Print the listing below exactly, minus its pictures.

_Source material_
== == ==
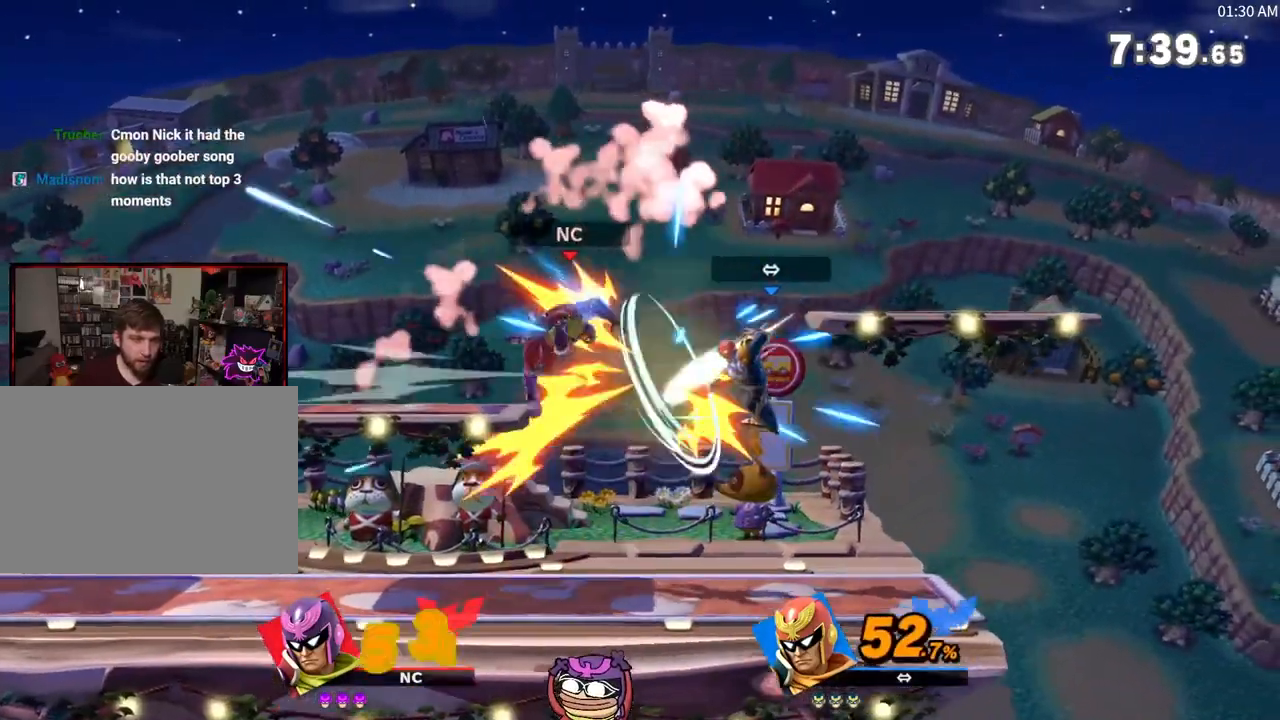
{"buttons": [], "left_stick": "down", "right_stick": "center", "events": [[117, "left_stick", "center"], [283, "A", "down"], [467, "A", "up"], [467, "left_stick", "down"]]}
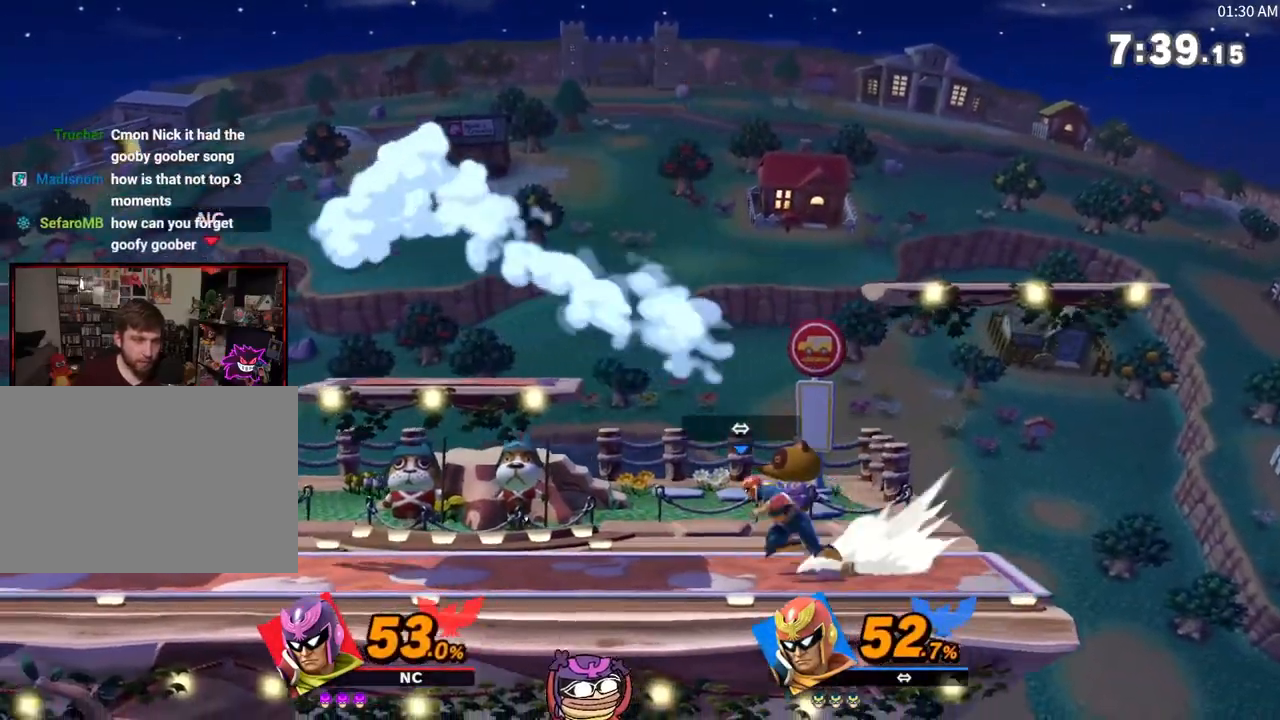
{"buttons": [], "left_stick": "down", "right_stick": "center", "events": [[150, "B", "down"], [250, "B", "up"], [300, "B", "down"], [417, "B", "up"]]}
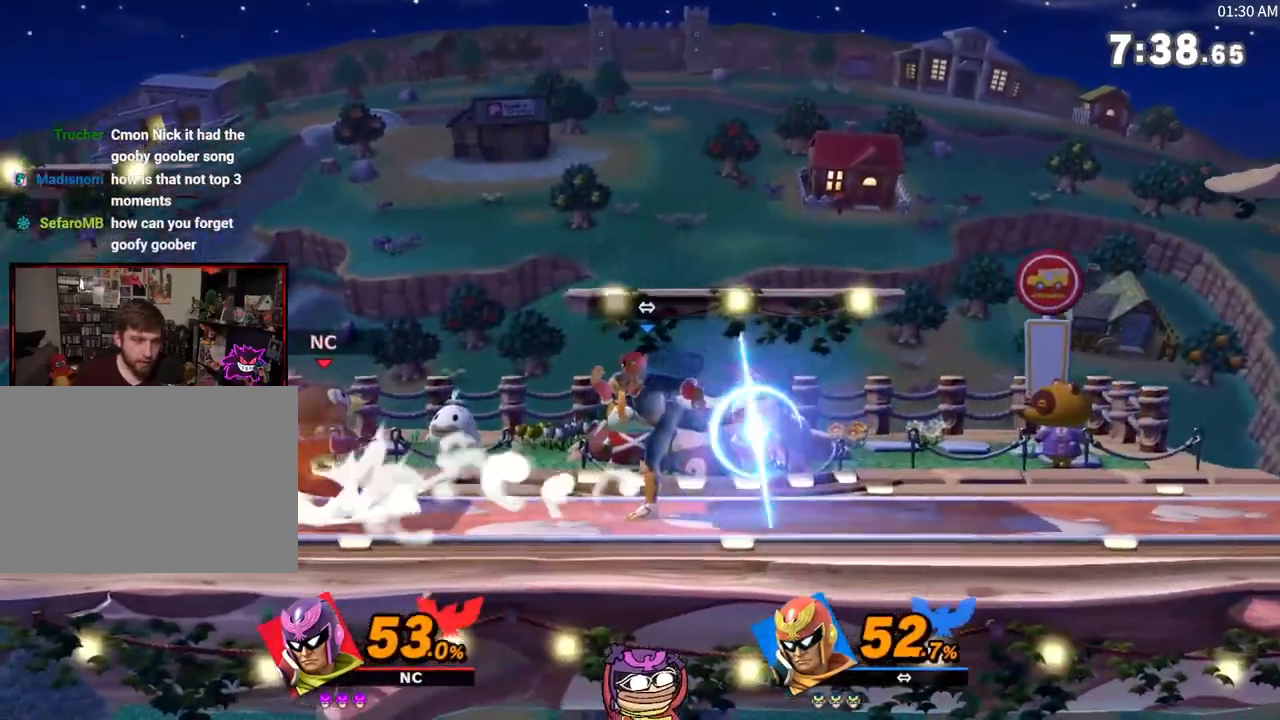
{"buttons": [], "left_stick": "center", "right_stick": "center", "events": [[367, "left_stick", "center"]]}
== == ==
_Task output_
{"buttons": [], "left_stick": "down", "right_stick": "center", "events": [[117, "left_stick", "center"], [283, "A", "down"], [467, "A", "up"], [467, "left_stick", "down"]]}
{"buttons": [], "left_stick": "down", "right_stick": "center", "events": [[150, "B", "down"], [250, "B", "up"], [300, "B", "down"], [417, "B", "up"]]}
{"buttons": [], "left_stick": "center", "right_stick": "center", "events": [[367, "left_stick", "center"]]}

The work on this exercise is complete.